• _What to do_
List each line of the entries below that contains the word "защитников". Case matters.

================

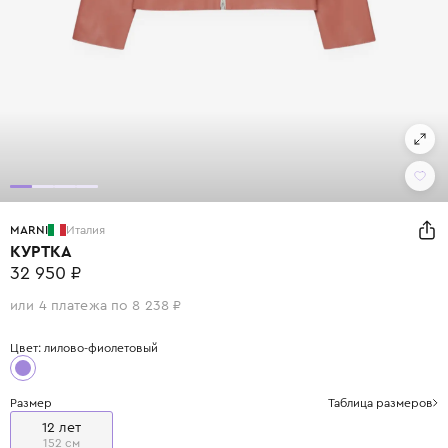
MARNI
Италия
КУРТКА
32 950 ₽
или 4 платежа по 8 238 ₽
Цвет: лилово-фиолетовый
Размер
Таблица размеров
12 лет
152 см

================

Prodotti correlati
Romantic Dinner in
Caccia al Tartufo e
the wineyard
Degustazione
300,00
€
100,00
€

================

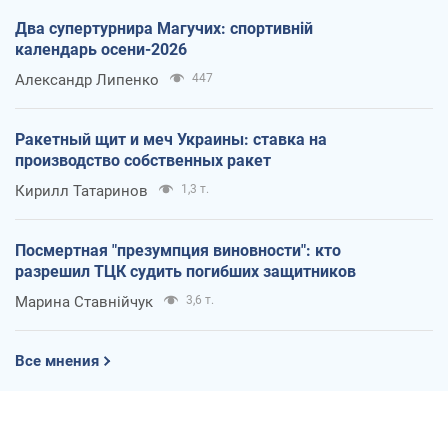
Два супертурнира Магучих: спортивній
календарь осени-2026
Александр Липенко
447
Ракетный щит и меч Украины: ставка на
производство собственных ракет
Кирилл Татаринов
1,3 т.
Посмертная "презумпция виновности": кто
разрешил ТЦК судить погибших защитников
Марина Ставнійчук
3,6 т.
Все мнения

================

• _Your solution_
разрешил ТЦК судить погибших защитников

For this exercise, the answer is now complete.